In the Von Stetina case, the $12.5 million award came after more than a year of detective work and a two-week trial. Winning his client’s $4.4 million legal expenses took a separate two-day court action. Explaining his decision in that case, Judge Andrews said: “The statute was enacted at the insistence of the health care industry, and its transparent primary purpose was to discourage medical malpractice actions.” Judge Andrews, who considers attorneys in Schlesinger’s field to be “brilliant people with enormous egos who are very professional,” later named another factor in the case: “Schlesinger is very, very good.”
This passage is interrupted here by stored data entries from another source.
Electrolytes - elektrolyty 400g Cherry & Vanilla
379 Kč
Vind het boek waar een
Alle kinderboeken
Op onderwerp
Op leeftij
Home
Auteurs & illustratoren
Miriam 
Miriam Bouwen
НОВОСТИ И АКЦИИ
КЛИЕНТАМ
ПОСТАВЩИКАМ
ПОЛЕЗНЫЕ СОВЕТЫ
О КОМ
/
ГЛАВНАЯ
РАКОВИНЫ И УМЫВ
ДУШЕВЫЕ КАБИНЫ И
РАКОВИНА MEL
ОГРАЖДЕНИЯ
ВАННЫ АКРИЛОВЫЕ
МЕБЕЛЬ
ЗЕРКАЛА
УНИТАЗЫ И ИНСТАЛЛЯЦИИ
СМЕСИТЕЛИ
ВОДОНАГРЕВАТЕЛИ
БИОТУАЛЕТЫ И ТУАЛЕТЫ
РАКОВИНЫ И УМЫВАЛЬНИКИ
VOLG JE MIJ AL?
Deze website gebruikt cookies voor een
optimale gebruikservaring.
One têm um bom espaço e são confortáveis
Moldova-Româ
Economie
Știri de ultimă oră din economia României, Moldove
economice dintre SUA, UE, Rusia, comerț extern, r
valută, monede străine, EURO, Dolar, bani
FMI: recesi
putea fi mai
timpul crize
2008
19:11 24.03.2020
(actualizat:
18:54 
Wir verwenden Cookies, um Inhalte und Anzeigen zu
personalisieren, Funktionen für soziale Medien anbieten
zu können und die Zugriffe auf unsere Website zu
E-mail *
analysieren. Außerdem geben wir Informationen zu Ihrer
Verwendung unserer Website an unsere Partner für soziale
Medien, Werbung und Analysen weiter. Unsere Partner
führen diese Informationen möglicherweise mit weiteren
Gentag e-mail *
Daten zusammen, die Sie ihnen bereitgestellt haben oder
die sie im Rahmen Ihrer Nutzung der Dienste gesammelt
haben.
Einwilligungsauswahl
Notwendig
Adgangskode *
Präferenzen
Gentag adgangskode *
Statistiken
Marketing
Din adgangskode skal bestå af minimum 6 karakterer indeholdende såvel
The judge’s ruling stunned the medical profession and its insurance companies. “We want to compensate for losses,” said John Odum, director of Florida’s Patient Compensation Fund, “but what can one brain-damaged woman in a hospital do with $12.5 million? It would be far more reasonable to pay an annuity of $1 million, which would take care of her for the rest of her life.” Insurance executive Bob Atkins, who serves on a state panel to investigate malpractice awards, was frankly vitriolic: “I despise all lawyers.” Next spring, for the sixth consecutive year, the Florida Medical Association—which called the Judge Andrews award “ridiculous and obscene”—will propose a state law imposing limits on a malpractice attorney’s fees.

Predictably, Schlesinger is against it. “What they really want,” he charges, “is immunity—to outlaw all malpractice suits.” Schlesinger argues that the contingency fee system is the wronged patient’s only protection. “We trial lawyers unabashedly view ourselves as champions of the public,” he says. “We are their defense against malpractice.”